PROBLEM: Reproduce the material below in full, substituting "Traffic Control" for every occurrence of "Throttling" and leaving everything else untouched.

Source data:
——————
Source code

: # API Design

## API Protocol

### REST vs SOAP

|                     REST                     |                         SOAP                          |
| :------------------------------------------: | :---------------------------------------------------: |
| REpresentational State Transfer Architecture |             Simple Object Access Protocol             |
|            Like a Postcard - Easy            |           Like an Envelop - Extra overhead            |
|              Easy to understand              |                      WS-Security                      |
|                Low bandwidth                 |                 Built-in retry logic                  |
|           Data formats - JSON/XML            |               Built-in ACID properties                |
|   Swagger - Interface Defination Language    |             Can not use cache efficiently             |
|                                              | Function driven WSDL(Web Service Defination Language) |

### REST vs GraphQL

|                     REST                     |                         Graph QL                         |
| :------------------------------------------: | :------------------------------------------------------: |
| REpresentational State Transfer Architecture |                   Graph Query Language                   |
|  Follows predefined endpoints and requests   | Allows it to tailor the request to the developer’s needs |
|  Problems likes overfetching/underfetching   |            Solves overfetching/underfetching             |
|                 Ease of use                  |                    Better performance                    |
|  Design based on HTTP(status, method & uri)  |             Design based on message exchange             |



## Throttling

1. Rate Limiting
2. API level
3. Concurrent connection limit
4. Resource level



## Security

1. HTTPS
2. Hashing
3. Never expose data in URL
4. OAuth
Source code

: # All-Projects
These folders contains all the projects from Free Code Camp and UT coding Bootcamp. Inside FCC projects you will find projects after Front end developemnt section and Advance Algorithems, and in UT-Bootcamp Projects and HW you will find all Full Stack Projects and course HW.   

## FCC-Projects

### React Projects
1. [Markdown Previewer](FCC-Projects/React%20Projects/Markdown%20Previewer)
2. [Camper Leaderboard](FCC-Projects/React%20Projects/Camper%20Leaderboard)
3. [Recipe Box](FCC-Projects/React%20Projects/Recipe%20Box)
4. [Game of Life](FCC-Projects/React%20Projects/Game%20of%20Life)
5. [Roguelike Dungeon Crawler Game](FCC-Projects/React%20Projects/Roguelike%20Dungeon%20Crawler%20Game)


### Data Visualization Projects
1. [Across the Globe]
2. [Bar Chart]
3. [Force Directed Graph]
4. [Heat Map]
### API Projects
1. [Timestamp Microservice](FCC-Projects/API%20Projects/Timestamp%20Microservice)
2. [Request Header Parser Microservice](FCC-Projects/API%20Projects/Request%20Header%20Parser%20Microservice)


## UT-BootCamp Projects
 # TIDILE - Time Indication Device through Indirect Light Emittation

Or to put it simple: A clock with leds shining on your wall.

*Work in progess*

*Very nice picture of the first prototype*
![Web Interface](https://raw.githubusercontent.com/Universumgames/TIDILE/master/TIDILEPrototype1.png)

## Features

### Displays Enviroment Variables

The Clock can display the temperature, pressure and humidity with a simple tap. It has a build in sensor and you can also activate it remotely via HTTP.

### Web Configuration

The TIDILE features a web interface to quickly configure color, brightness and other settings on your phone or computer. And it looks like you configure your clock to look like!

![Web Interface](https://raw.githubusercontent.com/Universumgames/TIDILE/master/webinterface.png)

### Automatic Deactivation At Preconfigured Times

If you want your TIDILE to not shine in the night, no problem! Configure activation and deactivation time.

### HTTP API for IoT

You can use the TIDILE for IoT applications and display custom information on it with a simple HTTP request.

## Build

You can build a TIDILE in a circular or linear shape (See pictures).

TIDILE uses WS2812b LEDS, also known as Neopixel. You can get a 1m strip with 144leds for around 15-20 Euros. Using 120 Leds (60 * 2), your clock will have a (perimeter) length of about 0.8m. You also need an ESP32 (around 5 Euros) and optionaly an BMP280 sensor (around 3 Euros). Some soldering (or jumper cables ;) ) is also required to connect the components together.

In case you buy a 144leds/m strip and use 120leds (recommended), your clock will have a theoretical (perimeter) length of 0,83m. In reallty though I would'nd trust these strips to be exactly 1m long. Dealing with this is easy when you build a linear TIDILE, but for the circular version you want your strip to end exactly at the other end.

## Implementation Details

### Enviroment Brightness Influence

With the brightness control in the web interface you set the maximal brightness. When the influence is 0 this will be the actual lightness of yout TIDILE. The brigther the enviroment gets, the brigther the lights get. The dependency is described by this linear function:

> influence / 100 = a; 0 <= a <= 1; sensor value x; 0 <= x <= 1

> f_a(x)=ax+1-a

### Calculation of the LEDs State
——————
SOLUTION TO THE PROBLEM:
Source code

: # API Design

## API Protocol

### REST vs SOAP

|                     REST                     |                         SOAP                          |
| :------------------------------------------: | :---------------------------------------------------: |
| REpresentational State Transfer Architecture |             Simple Object Access Protocol             |
|            Like a Postcard - Easy            |           Like an Envelop - Extra overhead            |
|              Easy to understand              |                      WS-Security                      |
|                Low bandwidth                 |                 Built-in retry logic                  |
|           Data formats - JSON/XML            |               Built-in ACID properties                |
|   Swagger - Interface Defination Language    |             Can not use cache efficiently             |
|                                              | Function driven WSDL(Web Service Defination Language) |

### REST vs GraphQL

|                     REST                     |                         Graph QL                         |
| :------------------------------------------: | :------------------------------------------------------: |
| REpresentational State Transfer Architecture |                   Graph Query Language                   |
|  Follows predefined endpoints and requests   | Allows it to tailor the request to the developer’s needs |
|  Problems likes overfetching/underfetching   |            Solves overfetching/underfetching             |
|                 Ease of use                  |                    Better performance                    |
|  Design based on HTTP(status, method & uri)  |             Design based on message exchange             |



## Traffic Control

1. Rate Limiting
2. API level
3. Concurrent connection limit
4. Resource level



## Security

1. HTTPS
2. Hashing
3. Never expose data in URL
4. OAuth
Source code

: # All-Projects
These folders contains all the projects from Free Code Camp and UT coding Bootcamp. Inside FCC projects you will find projects after Front end developemnt section and Advance Algorithems, and in UT-Bootcamp Projects and HW you will find all Full Stack Projects and course HW.   

## FCC-Projects

### React Projects
1. [Markdown Previewer](FCC-Projects/React%20Projects/Markdown%20Previewer)
2. [Camper Leaderboard](FCC-Projects/React%20Projects/Camper%20Leaderboard)
3. [Recipe Box](FCC-Projects/React%20Projects/Recipe%20Box)
4. [Game of Life](FCC-Projects/React%20Projects/Game%20of%20Life)
5. [Roguelike Dungeon Crawler Game](FCC-Projects/React%20Projects/Roguelike%20Dungeon%20Crawler%20Game)


### Data Visualization Projects
1. [Across the Globe]
2. [Bar Chart]
3. [Force Directed Graph]
4. [Heat Map]
### API Projects
1. [Timestamp Microservice](FCC-Projects/API%20Projects/Timestamp%20Microservice)
2. [Request Header Parser Microservice](FCC-Projects/API%20Projects/Request%20Header%20Parser%20Microservice)


## UT-BootCamp Projects
 # TIDILE - Time Indication Device through Indirect Light Emittation

Or to put it simple: A clock with leds shining on your wall.

*Work in progess*

*Very nice picture of the first prototype*
![Web Interface](https://raw.githubusercontent.com/Universumgames/TIDILE/master/TIDILEPrototype1.png)

## Features

### Displays Enviroment Variables

The Clock can display the temperature, pressure and humidity with a simple tap. It has a build in sensor and you can also activate it remotely via HTTP.

### Web Configuration

The TIDILE features a web interface to quickly configure color, brightness and other settings on your phone or computer. And it looks like you configure your clock to look like!

![Web Interface](https://raw.githubusercontent.com/Universumgames/TIDILE/master/webinterface.png)

### Automatic Deactivation At Preconfigured Times

If you want your TIDILE to not shine in the night, no problem! Configure activation and deactivation time.

### HTTP API for IoT

You can use the TIDILE for IoT applications and display custom information on it with a simple HTTP request.

## Build

You can build a TIDILE in a circular or linear shape (See pictures).

TIDILE uses WS2812b LEDS, also known as Neopixel. You can get a 1m strip with 144leds for around 15-20 Euros. Using 120 Leds (60 * 2), your clock will have a (perimeter) length of about 0.8m. You also need an ESP32 (around 5 Euros) and optionaly an BMP280 sensor (around 3 Euros). Some soldering (or jumper cables ;) ) is also required to connect the components together.

In case you buy a 144leds/m strip and use 120leds (recommended), your clock will have a theoretical (perimeter) length of 0,83m. In reallty though I would'nd trust these strips to be exactly 1m long. Dealing with this is easy when you build a linear TIDILE, but for the circular version you want your strip to end exactly at the other end.

## Implementation Details

### Enviroment Brightness Influence

With the brightness control in the web interface you set the maximal brightness. When the influence is 0 this will be the actual lightness of yout TIDILE. The brigther the enviroment gets, the brigther the lights get. The dependency is described by this linear function:

> influence / 100 = a; 0 <= a <= 1; sensor value x; 0 <= x <= 1

> f_a(x)=ax+1-a

### Calculation of the LEDs State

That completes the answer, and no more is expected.